[EXCERPT TO READ]:
The moats are just deep enough to slosh river water around the hull. At the Flamingo, the water actually has to be pumped uphill to fill the basin.

“This was a scam from the start. There is no cruising like they promised, and it’s a ridiculous setup,” said state Rep. Todd Akin of St. Louis, who brought the anti-gambling lawsuit that went to the Supreme Court.

The president pro tem of the Missouri Senate, Bill McKenna, chuckled about his first visit to Casino Aztar, docked on the Mississippi at Caruthersville. He was running late and wasn’t allowed to board minutes after the “cruise” began. “So I went to the dockside bar and had a beer and looked at the boat that was, as they said, ‘cruising,’ and I had to laugh,” McKenna said. “I was with some folks from another state who said it was absurd.”

If riverboat operators are sweating about the future, gamblers say they don’t understand the controversy. “If they’re going to allow gambling, it shouldn’t matter where it is,” said Tom Sproull of suburban Chicago, who traveled to the Player’s Island Casino, target of the lawsuit by gambling opponents. “They’ve got to restrict it to a boat. That ought to be enough.”

George Robinson of St. Louis said he felt a little sorry for the riverboats, even though they sometimes take his money. State officials have “already given their blessing,” he said. “It’d be kind of a shame to have all of this and take it all away.”

(Collected data)

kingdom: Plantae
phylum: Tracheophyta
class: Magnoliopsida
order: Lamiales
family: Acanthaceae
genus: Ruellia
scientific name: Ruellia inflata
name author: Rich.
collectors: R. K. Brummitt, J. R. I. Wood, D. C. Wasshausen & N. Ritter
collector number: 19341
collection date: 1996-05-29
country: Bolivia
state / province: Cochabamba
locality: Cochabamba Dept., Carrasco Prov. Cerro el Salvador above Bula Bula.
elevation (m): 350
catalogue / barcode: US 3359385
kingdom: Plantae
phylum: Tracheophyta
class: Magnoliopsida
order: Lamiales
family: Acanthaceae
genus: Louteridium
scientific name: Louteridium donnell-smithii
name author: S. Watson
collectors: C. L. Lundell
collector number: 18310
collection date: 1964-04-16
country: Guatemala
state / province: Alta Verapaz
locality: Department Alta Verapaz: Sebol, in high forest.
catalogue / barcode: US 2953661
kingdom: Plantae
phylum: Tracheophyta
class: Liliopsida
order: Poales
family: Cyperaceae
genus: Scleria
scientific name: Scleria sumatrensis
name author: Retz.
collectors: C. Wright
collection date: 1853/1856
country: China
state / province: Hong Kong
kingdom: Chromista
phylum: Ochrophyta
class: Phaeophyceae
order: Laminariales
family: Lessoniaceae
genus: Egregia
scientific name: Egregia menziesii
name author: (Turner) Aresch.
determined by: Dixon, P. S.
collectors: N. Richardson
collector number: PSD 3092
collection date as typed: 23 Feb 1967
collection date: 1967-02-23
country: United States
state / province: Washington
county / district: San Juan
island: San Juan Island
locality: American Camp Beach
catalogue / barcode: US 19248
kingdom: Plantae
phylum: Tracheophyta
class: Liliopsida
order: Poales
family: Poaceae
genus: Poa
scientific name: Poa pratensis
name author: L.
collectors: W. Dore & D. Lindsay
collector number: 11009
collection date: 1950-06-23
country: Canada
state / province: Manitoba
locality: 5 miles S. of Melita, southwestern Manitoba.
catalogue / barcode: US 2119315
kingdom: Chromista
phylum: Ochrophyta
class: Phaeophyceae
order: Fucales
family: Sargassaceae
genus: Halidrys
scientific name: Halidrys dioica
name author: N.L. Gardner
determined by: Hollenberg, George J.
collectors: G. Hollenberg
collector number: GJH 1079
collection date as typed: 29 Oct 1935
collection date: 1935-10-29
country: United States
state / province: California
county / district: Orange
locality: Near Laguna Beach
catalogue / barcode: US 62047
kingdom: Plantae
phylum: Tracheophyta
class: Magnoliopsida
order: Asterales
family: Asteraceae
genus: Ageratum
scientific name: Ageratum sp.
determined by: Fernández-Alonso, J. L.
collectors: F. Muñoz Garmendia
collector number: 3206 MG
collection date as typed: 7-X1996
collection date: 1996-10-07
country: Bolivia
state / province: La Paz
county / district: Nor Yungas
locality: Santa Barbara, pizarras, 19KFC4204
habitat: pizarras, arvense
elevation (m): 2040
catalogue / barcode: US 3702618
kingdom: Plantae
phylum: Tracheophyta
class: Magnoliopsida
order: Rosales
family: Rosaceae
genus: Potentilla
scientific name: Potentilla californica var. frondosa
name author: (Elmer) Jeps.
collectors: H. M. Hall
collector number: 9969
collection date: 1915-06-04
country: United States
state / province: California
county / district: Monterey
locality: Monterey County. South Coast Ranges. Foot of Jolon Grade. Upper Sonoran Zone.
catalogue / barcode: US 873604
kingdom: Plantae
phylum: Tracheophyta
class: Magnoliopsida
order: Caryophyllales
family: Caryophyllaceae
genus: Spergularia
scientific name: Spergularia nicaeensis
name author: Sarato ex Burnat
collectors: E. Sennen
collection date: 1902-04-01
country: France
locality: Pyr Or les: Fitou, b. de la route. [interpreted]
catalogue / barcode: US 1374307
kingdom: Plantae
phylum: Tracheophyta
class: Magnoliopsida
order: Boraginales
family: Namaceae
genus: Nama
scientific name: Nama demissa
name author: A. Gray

[WHAT THE TASK REQUIRES]:
Translate this sentence from the riverboat casino article into Spanish: "At the Flamingo, the water actually has to be pumped uphill to fill the basin." These entries have no connection to the riverboat casino article.

[RESPONSE TO THIS TASK]:
En el Flamingo, el agua de hecho tiene que bombearse cuesta arriba para llenar el estanque.